Peroneal nerve resection causes stepping gait, drop foot, and gait instability and should be avoided if possible. 23 An AFO is needed when drop foot develops. 7 If patients do not tolerate an orthosis, a tibialis posterior tendon transfer might be a good alternative. Direct reconstruction of the peroneal nerve is not recommended because the results are poor. 24,25 In our case series, four patients with drop foot and with lack of anterior and lateral muscular tissues tolerated AFO well.
To obtain a safe surgical margin, tibialis anterior artery is routinely ligated. This causes no problem in lower extremity circulation if the tibialis posterior artery is preserved. In some cases, tibialis posterior artery may be sacrificed to achieve clear surgical margin. Preoperative angiography is crucial to rule out possible tumor violations, obstructions, and anatomic variations. 26 In 5% of normal lower extremities, posterior tibial artery is absent. 6 In those cases, amputation or a bypass procedure should be needed. Preoperative angiogram showed no tumor violation, obstruction, or anatomic variation in the tibialis posterior artery. Therefore, no amputation or bypass surgery needed.

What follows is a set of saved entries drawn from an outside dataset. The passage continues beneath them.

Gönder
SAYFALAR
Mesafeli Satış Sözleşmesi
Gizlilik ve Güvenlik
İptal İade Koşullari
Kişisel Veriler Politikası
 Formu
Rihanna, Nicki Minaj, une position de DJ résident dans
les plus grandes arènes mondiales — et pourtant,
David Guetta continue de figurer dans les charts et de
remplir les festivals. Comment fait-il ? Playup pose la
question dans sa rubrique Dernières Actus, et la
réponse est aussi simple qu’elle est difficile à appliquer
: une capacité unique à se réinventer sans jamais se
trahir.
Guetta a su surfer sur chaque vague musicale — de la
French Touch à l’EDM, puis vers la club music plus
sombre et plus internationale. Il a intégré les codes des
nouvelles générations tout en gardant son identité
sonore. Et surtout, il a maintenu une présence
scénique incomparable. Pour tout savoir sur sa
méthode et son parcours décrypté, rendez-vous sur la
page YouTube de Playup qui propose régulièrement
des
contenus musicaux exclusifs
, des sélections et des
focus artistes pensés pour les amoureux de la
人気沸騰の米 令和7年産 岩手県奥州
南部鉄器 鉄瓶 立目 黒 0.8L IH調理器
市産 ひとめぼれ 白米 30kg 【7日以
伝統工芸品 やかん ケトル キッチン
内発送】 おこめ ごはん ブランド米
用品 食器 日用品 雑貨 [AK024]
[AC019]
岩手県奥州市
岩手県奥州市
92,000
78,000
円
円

Postoperative wound problems are expected in patients who receive chemotherapy and radiation therapy. 27 In our series, delayed wound healing was developed in only one patient. This patient had a deep wound infection that was treated with debridement and intravenous antibiotic therapy.

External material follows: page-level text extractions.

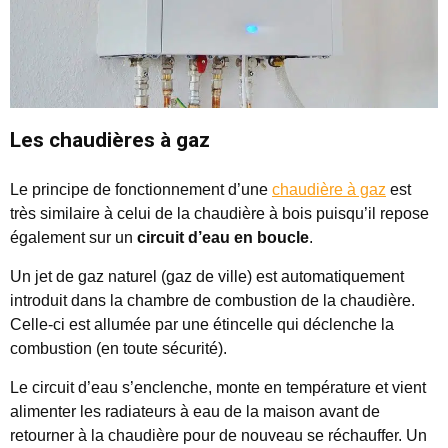
Les chaudières à gaz
Le principe de fonctionnement d’une
chaudière à gaz
est
très similaire à celui de la chaudière à bois puisqu’il repose
également sur un
circuit d’eau en boucle
.
Un jet de gaz naturel (gaz de ville) est automatiquement
introduit dans la chambre de combustion de la chaudière.
Celle-ci est allumée par une étincelle qui déclenche la
combustion (en toute sécurité).
Le circuit d’eau s’enclenche, monte en température et vient
alimenter les radiateurs à eau de la maison avant de
retourner à la chaudière pour de nouveau se réchauffer. Un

There were significantly better functional outcomes in patients with benign tumors and type I resections than in patients with malignant tumors and type II resections. This is not surprising because in cases of benign tumors and type I resections, neither resection of the peroneal nerve nor significant muscle excision was necessary.
Our study has some limitations. Our follow-up period is relatively short. The relatively small number of patients may make the statistical results less meaningful. A wide variety of histological tumor types were included, leading to widely variable pre- and postoperative medical approaches. Multiple surgeons performed the surgical procedures. Also, patients with only one repair technique were included. Patient with different repair or reconstruction techniques would give more comparable results.
Conclusion
Primary repair of the LCL and biceps femoris tendon to the surrounding soft tissues after resection of proximal fibular tumors provides good clinical outcomes. Primary repair is a simple technique to perform with minimal morbidity. Peroneal nerve palsy was a problem, especially in type II resections. A longer follow-up period with larger patient populations is required to determine the risk of knee osteoarthritis in patients with asymptomatic knee instability.
Footnotes
Declaration of conflicting interests
The authors declared no potential conflicts of interest with respect to the research, authorship, and/or publication of this article.
Funding
The authors received no financial support for the research, authorship, and/or publication of this article.